Following is the summary order:
In Fensterstock v. Education Finance Partners, 611 F.3d 124 (2d Cir. 2010) (“Fensterstock II“), vacated and remanded, 131 S. Ct. —. (2011), No. 10-987, 2011 WL 338870 (U.S. June 13, 2011), this Court affirmed the judgment of the United States District Court for the Southern District of New York, see 618 F.Supp. 2d 276 (2009) (“Fensterstock I“), denying defendants’ motion to compel arbitration, holding that the arbitration clause of the promissory note at issue was, because of its class-action and class-arbitration waiver provision, unconscionable under Discover Bank v. Superior Court, 36 Cal. 4th 148, 113 P.3d 1100 (2005)(“Discover Bank“), and its progeny. In AT&T Mobility LLC v. Concepcion, 131 S. Ct. 1740 (2011), the Supreme Court of the United States ruled that “California’s Discover Bankrule is preempted by the [Federal Arbitration Act, 9 U.S.C. § 1 et seq.].” 131 S. Ct. at 1753. Accordingly, the Supreme Court has vacated this Court’s decision in Fensterstock II and remanded for further consideration in light of AT&T Mobility LLC v.
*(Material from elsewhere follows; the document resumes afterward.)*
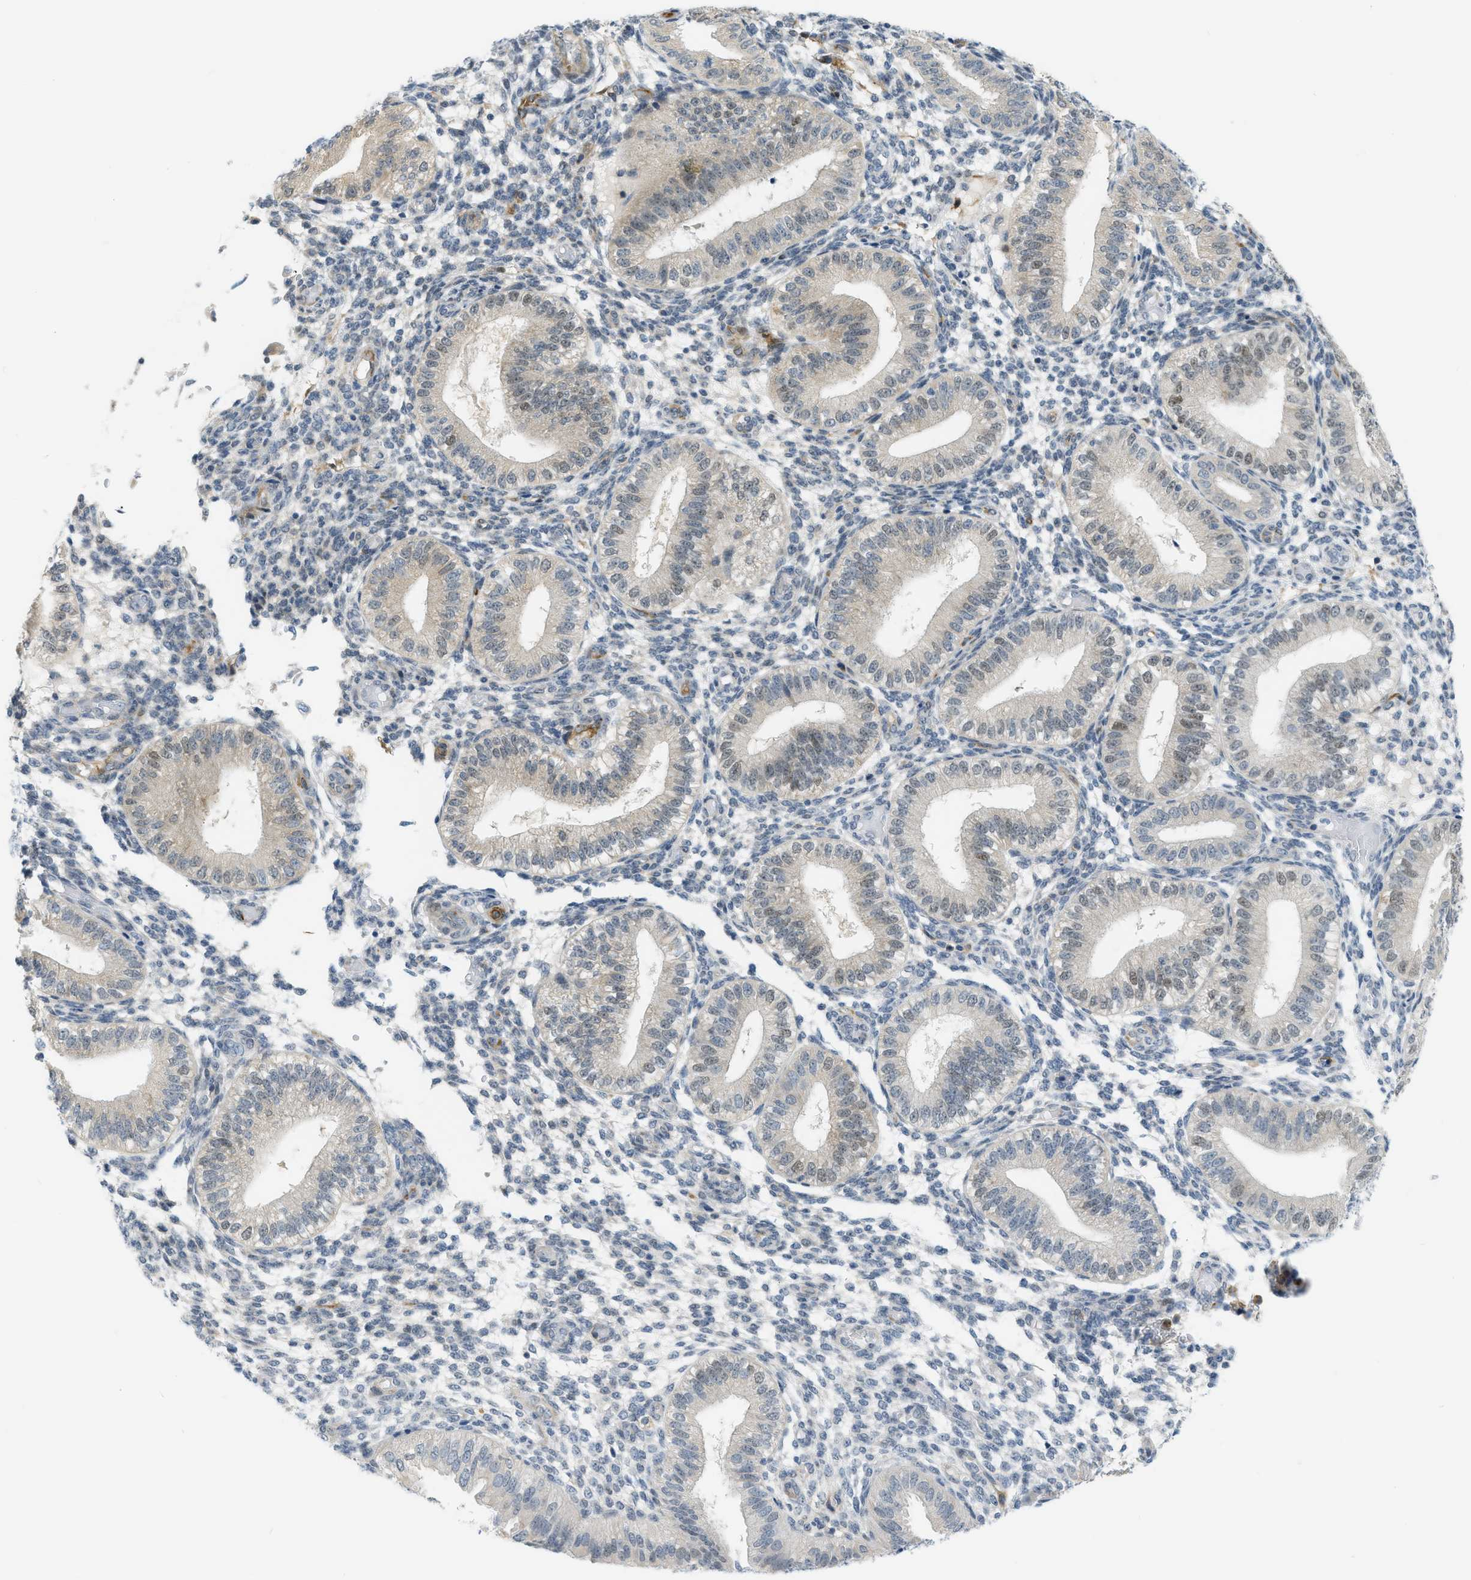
{"staining": {"intensity": "negative", "quantity": "none", "location": "none"}, "tissue": "endometrium", "cell_type": "Cells in endometrial stroma", "image_type": "normal", "snomed": [{"axis": "morphology", "description": "Normal tissue, NOS"}, {"axis": "topography", "description": "Endometrium"}], "caption": "High power microscopy photomicrograph of an IHC photomicrograph of unremarkable endometrium, revealing no significant positivity in cells in endometrial stroma. (DAB immunohistochemistry visualized using brightfield microscopy, high magnification).", "gene": "ZNF408", "patient": {"sex": "female", "age": 39}}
Concepcion. See Affiliated Computer Services. Inc. v. Fensterstock, 131 S. Ct. — (2011 ), No. 10-987, 2011 WL 338870 (U.S. June 13, 2011) (“Fensterstock III“).
In Fensterstock II this Court, having ruled that the arbitration clause was unenforceable under Discover Bank, declined to reach either (a) plaintiffs contention that defendant-appellant Affiliated Computer Services, Inc. (“ACS“), as a nonparty to the agreement containing the arbitration clause, lacks standing to compel plaintiff to submit his claims to arbitration, or (b) ACS’s contention that plaintiff, who asserts claims against ACS under that agreement, is estopped from raising that standing issue. See Fensterstock II, 611 F.3d at 130-32. Because the Discover Bank rationale is no longer viable, and because the district court in Fensterstock I likewise had not reached the merits of plaintiffs standing contention or ACS’s defense to that contention, see 618 F.Supp.2d at 280, we hereby REMAND this matter to the district court for initial consideration of those arbitrability issues, as well as any other issues that are not foreclosed by Fensterstock III. Any new appeal in this matter from the district court’s decision on the remanded issues as to arbitrability shall be referred to this panel.